----- EXERCISE MATERIALS -----
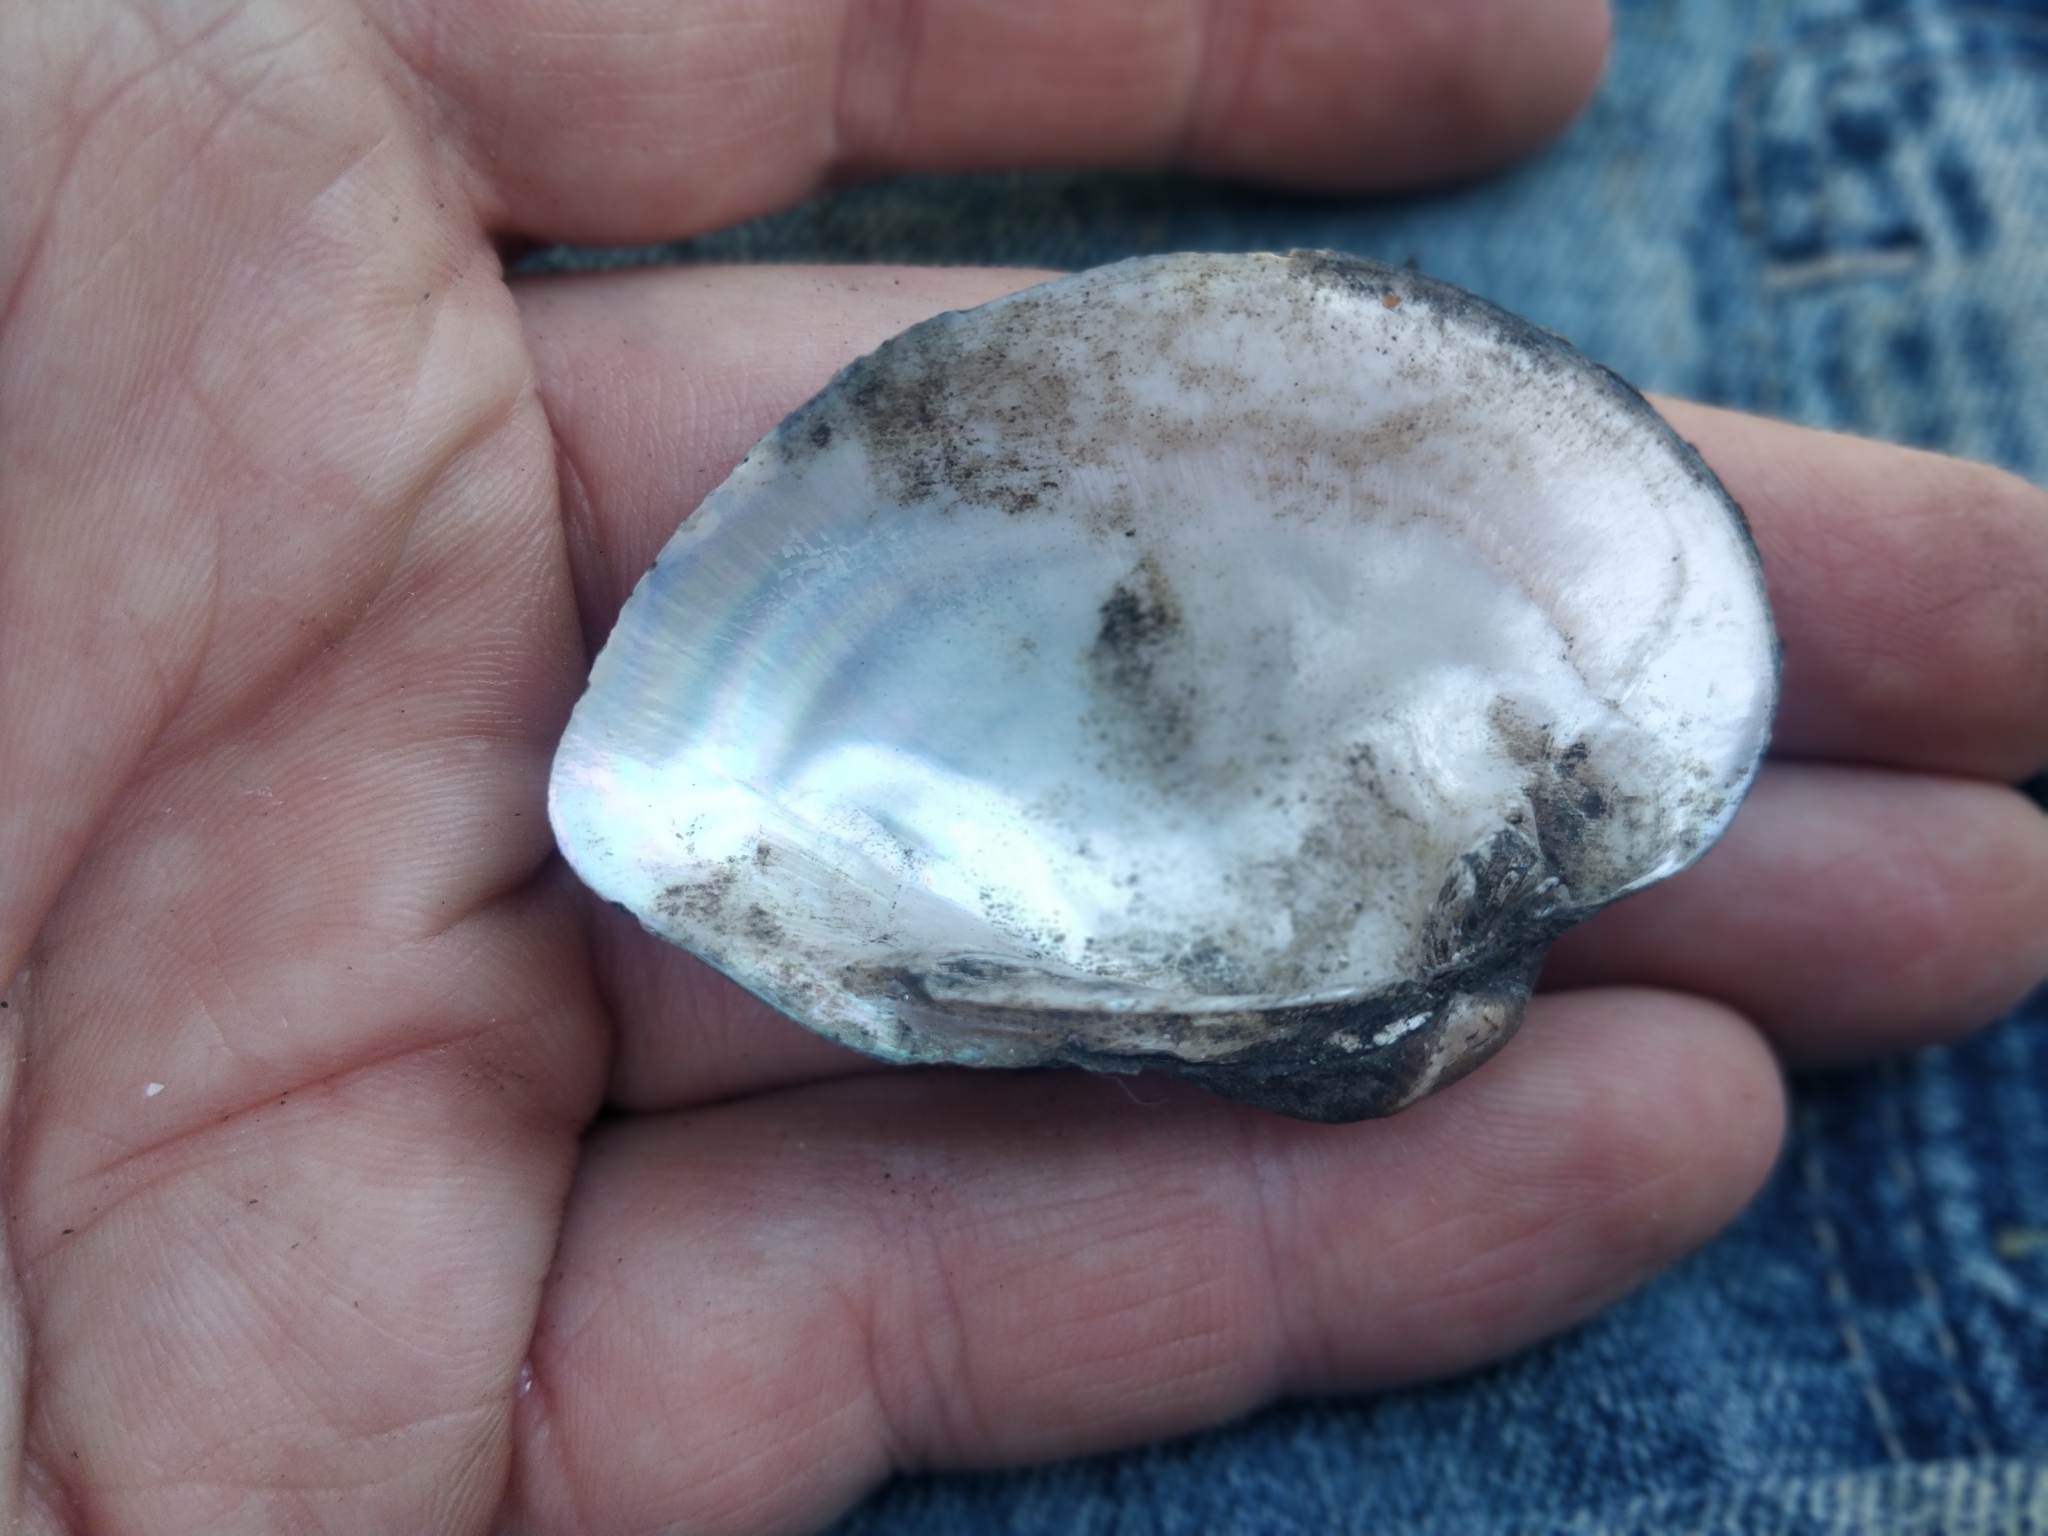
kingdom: Animalia
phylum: Mollusca
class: Bivalvia
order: Unionida
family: Unionidae
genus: Truncilla
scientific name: Truncilla truncata
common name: Deertoe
-----
# DESCRIPTION OF THE TASK:
Can you write out the rows again with "common name" swapped for "vernacular name" and everything else unchanged, leaving out the pictures?

# SOLUTION FOR THIS TASK:
kingdom: Animalia
phylum: Mollusca
class: Bivalvia
order: Unionida
family: Unionidae
genus: Truncilla
scientific name: Truncilla truncata
vernacular name: Deertoe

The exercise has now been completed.